As of September 17, the majority of residential roads throughout Wales have been lowered from 30mph to 20mph.

The Welsh Government states that the change will 'help save lives', but it has been met with great criticism with over 460,000 people signing a petition in opposition to the 20mph limit.

Last month, it was revealed that Flintshire County Council was set to meet with the Welsh Government over the speed limit. 

Jack Sargeant MS, Mark Tami MP and Carolyn Thomas MS facilitated a meeting between Flintshire Council and Welsh Government in an attempt to ensure a more pragmatic approach is taken to new 20mph limits.

However following conversations with FCC and Welsh Government, Mark Tami suggested it seemed 'unlikely' that further exceptions would be made.

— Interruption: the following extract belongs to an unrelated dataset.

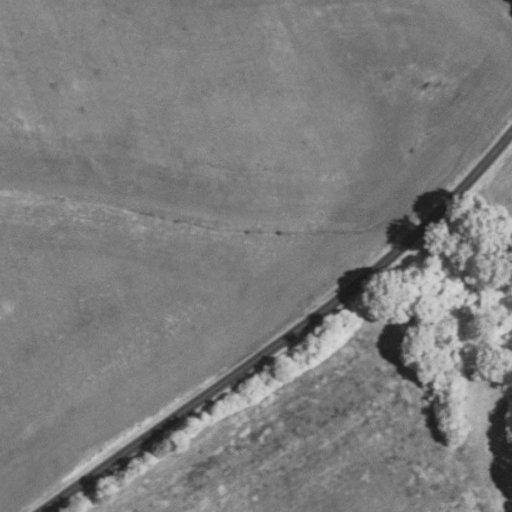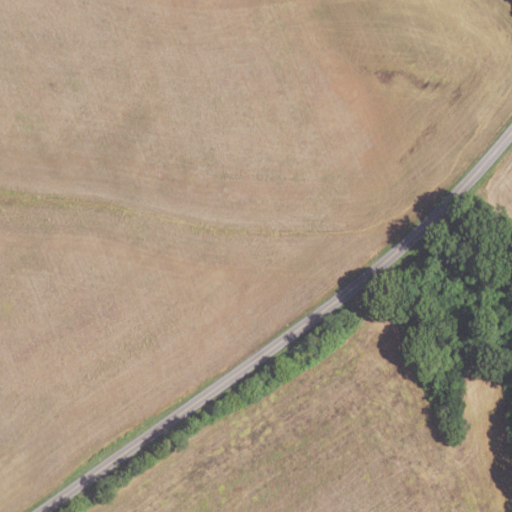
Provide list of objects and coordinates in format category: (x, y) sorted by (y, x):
crop: (504, 178)
crop: (205, 188)
road: (286, 334)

The Alyn and Deeside MP said: "I want a smoother and quicker process to be put in place to identify and bring forward roads for review. The process currently in place means that it is likely to take longer than I and many other would like.”


When questioned on further exemptions being made, the local authority said that 10 roads across the county are 'in the process' to be reverted back to 30mph.

The A459 and B5129 are in the list twice, due to two different sections of the roads being reverted back to 30mph.

Those roads are: 

  • A549 Mold Road, Mynydd Isa
  • A549 Chester Road / Dirty Mile - Little Mountain, Buckley
  • B5127 Liverpool Road, Buckley
  • B5128 Church Road, Buckley
  • Drury Lane, Buckley 
  • St Davids Park, Ewloe
  • A541 Denbigh Road, Mold
  • A5104 Warren Bank Interchange, Broughton
  • A5026 Holway Road, Holywell
  • B5121 Greenfield Road, Holywell
  • B5129 Kelsterton Road, Kelsterton
  • B5129 Queensferry Roundabout

Chief Officer for Streetscene and Transportation, Katie Wilby, said: “Flintshire County Council has taken a phased approach to assessing restricted roads in the county. Initially, county councillors were given the opportunity to nominate roads for assessment against Welsh Government’s exception criteria and, as a result, 10 roads are now in the process of reverting back to 30mph. 

“Further details on the next phase to enable local communities to put forward further roads for consideration for an exception will be released shortly. We will continue to work with Welsh Government to ensure a consistent approach to exceptions is taken across Wales.”

A Welsh Government spokesperson said: “The message from Highways Authorities has been clear – we want to allow time for the new speeds to settle before making changes to the exceptions guidance.

"However, we are working with local highway authorities on how the guidance can be applied in different parts of Wales and to support councils to address obvious anomalies.”